The enum_encoding defines the FSM’s state encoding style. Support of enumeration encoding styles differs between RTL synthesis tools, so have a look at the manual of yours for supported styles. Also, some RTL synthesis tools e.g. Xilinx XST and Synopsys Synplify require additional settings for the enum_encoding attribute to take effect.

Alternatively, the state encoding style can be defined at the signal level rather than at the type level. The fsm_state is used for that purpose. This way, multiple FSMs with the same set of states can each have a different state encoding. The allowed values are: BINARY, GRAY, ONE_HOT, ONE_COLD or AUTO. With Synopsys Synplify, use attribute syn_encoding instead of fsm_state.

type t_state is (IDLE, START, RUN, DONE);                -- enumerate all states
signal state: t_state;
attribute fsm_state : string;
attribute fsm_state of state : signal is "ONE_HOT";      -- encoding style of the state register
-- [some code omitted]
    case state is
    when IDLE   => -- do something
        state <= START;
    when START  => -- do something
        state <= RUN;
    when RUN    => -- do something
        state <= DONE;
    when DONE   => -- do something
        state <= IDLE;

In the above examples, only the encoding style of the state vector is defined. Using the enum_encoding attribute, the designer can also fully control the encoding of each individual state. If a state is added, its encoding needs to be added in the attribute. The example below shows how that can be achieved.

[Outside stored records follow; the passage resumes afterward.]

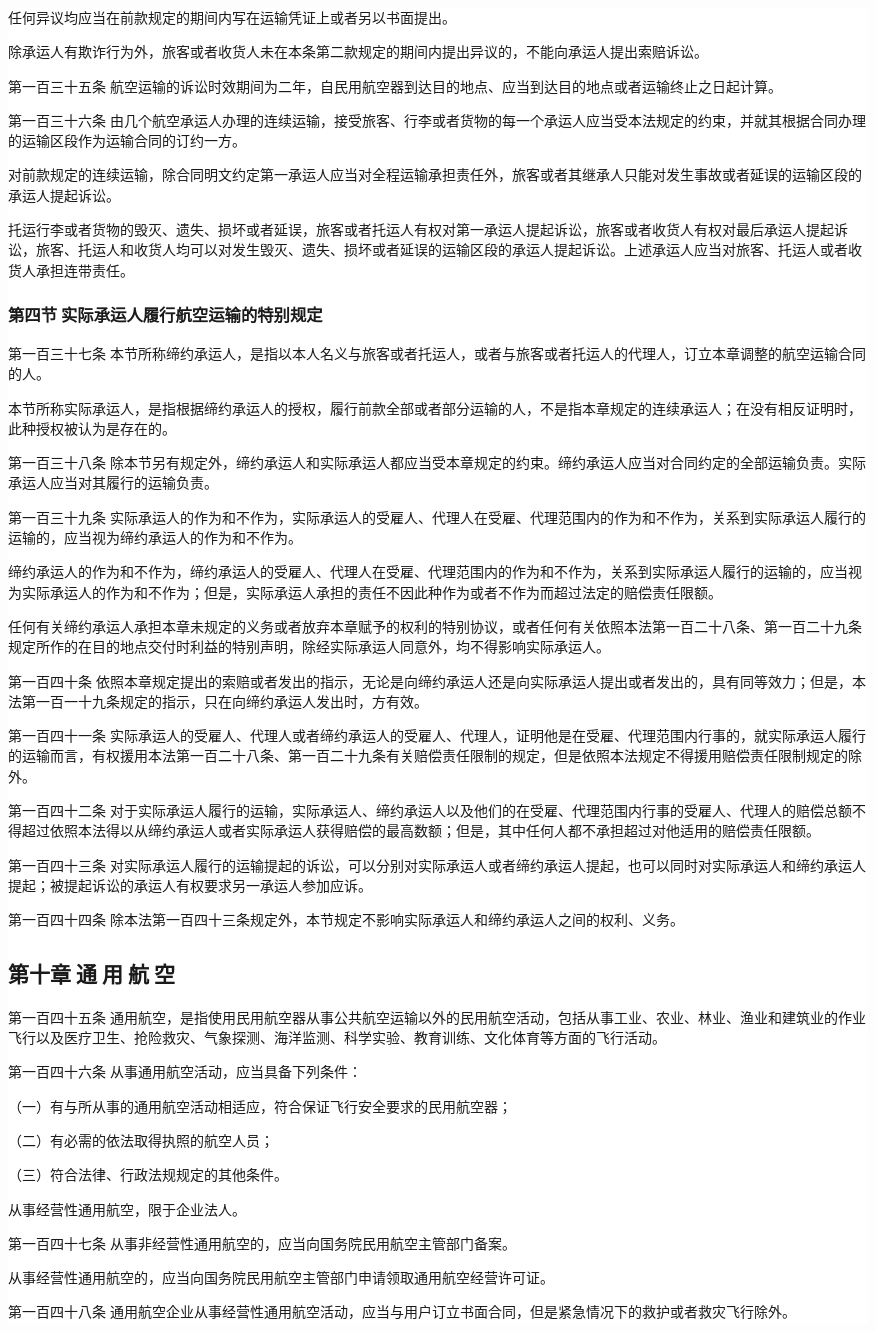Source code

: 任何异议均应当在前款规定的期间内写在运输凭证上或者另以书面提出。

除承运人有欺诈行为外，旅客或者收货人未在本条第二款规定的期间内提出异议的，不能向承运人提出索赔诉讼。

第一百三十五条 航空运输的诉讼时效期间为二年，自民用航空器到达目的地点、应当到达目的地点或者运输终止之日起计算。

第一百三十六条 由几个航空承运人办理的连续运输，接受旅客、行李或者货物的每一个承运人应当受本法规定的约束，并就其根据合同办理的运输区段作为运输合同的订约一方。

对前款规定的连续运输，除合同明文约定第一承运人应当对全程运输承担责任外，旅客或者其继承人只能对发生事故或者延误的运输区段的承运人提起诉讼。

托运行李或者货物的毁灭、遗失、损坏或者延误，旅客或者托运人有权对第一承运人提起诉讼，旅客或者收货人有权对最后承运人提起诉讼，旅客、托运人和收货人均可以对发生毁灭、遗失、损坏或者延误的运输区段的承运人提起诉讼。上述承运人应当对旅客、托运人或者收货人承担连带责任。

### 第四节 实际承运人履行航空运输的特别规定

第一百三十七条 本节所称缔约承运人，是指以本人名义与旅客或者托运人，或者与旅客或者托运人的代理人，订立本章调整的航空运输合同的人。

本节所称实际承运人，是指根据缔约承运人的授权，履行前款全部或者部分运输的人，不是指本章规定的连续承运人；在没有相反证明时，此种授权被认为是存在的。

第一百三十八条 除本节另有规定外，缔约承运人和实际承运人都应当受本章规定的约束。缔约承运人应当对合同约定的全部运输负责。实际承运人应当对其履行的运输负责。

第一百三十九条 实际承运人的作为和不作为，实际承运人的受雇人、代理人在受雇、代理范围内的作为和不作为，关系到实际承运人履行的运输的，应当视为缔约承运人的作为和不作为。

缔约承运人的作为和不作为，缔约承运人的受雇人、代理人在受雇、代理范围内的作为和不作为，关系到实际承运人履行的运输的，应当视为实际承运人的作为和不作为；但是，实际承运人承担的责任不因此种作为或者不作为而超过法定的赔偿责任限额。

任何有关缔约承运人承担本章未规定的义务或者放弃本章赋予的权利的特别协议，或者任何有关依照本法第一百二十八条、第一百二十九条规定所作的在目的地点交付时利益的特别声明，除经实际承运人同意外，均不得影响实际承运人。

第一百四十条 依照本章规定提出的索赔或者发出的指示，无论是向缔约承运人还是向实际承运人提出或者发出的，具有同等效力；但是，本法第一百一十九条规定的指示，只在向缔约承运人发出时，方有效。

第一百四十一条 实际承运人的受雇人、代理人或者缔约承运人的受雇人、代理人，证明他是在受雇、代理范围内行事的，就实际承运人履行的运输而言，有权援用本法第一百二十八条、第一百二十九条有关赔偿责任限制的规定，但是依照本法规定不得援用赔偿责任限制规定的除外。

第一百四十二条 对于实际承运人履行的运输，实际承运人、缔约承运人以及他们的在受雇、代理范围内行事的受雇人、代理人的赔偿总额不得超过依照本法得以从缔约承运人或者实际承运人获得赔偿的最高数额；但是，其中任何人都不承担超过对他适用的赔偿责任限额。

第一百四十三条 对实际承运人履行的运输提起的诉讼，可以分别对实际承运人或者缔约承运人提起，也可以同时对实际承运人和缔约承运人提起；被提起诉讼的承运人有权要求另一承运人参加应诉。

第一百四十四条 除本法第一百四十三条规定外，本节规定不影响实际承运人和缔约承运人之间的权利、义务。

## 第十章 通 用 航 空

第一百四十五条 通用航空，是指使用民用航空器从事公共航空运输以外的民用航空活动，包括从事工业、农业、林业、渔业和建筑业的作业飞行以及医疗卫生、抢险救灾、气象探测、海洋监测、科学实验、教育训练、文化体育等方面的飞行活动。

第一百四十六条 从事通用航空活动，应当具备下列条件：

（一）有与所从事的通用航空活动相适应，符合保证飞行安全要求的民用航空器；

（二）有必需的依法取得执照的航空人员；

（三）符合法律、行政法规规定的其他条件。

从事经营性通用航空，限于企业法人。

第一百四十七条 从事非经营性通用航空的，应当向国务院民用航空主管部门备案。

从事经营性通用航空的，应当向国务院民用航空主管部门申请领取通用航空经营许可证。

第一百四十八条 通用航空企业从事经营性通用航空活动，应当与用户订立书面合同，但是紧急情况下的救护或者救灾飞行除外。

type t_state is (IDLE, START, RUN, DONE);                            -- enumerate all states
attribute enum_encoding : string;
attribute enum_encoding of t_state : type is "0001 0010 0100 1000";  -- encoding of each state
signal state: t_state;
-- [some code omitted]
    case state is
    when IDLE   => -- do something
        state <= START;
    when START  => -- do something
        state <= RUN;
    when RUN    => -- do something
        state <= DONE;
    when DONE   => -- do something
        state <= IDLE;

In conclusion, enumerated types are preferred for FSM state vectors. Well chosen enumeration literals make the FSM more easy to read, understand and maintain. With an enumerated type, states can be added to or removed from the FSM without affecting the other states. The size of the state vector will be adjusted during RTL synthesis. Still, the designer retains as much control of the state encoding as they desire.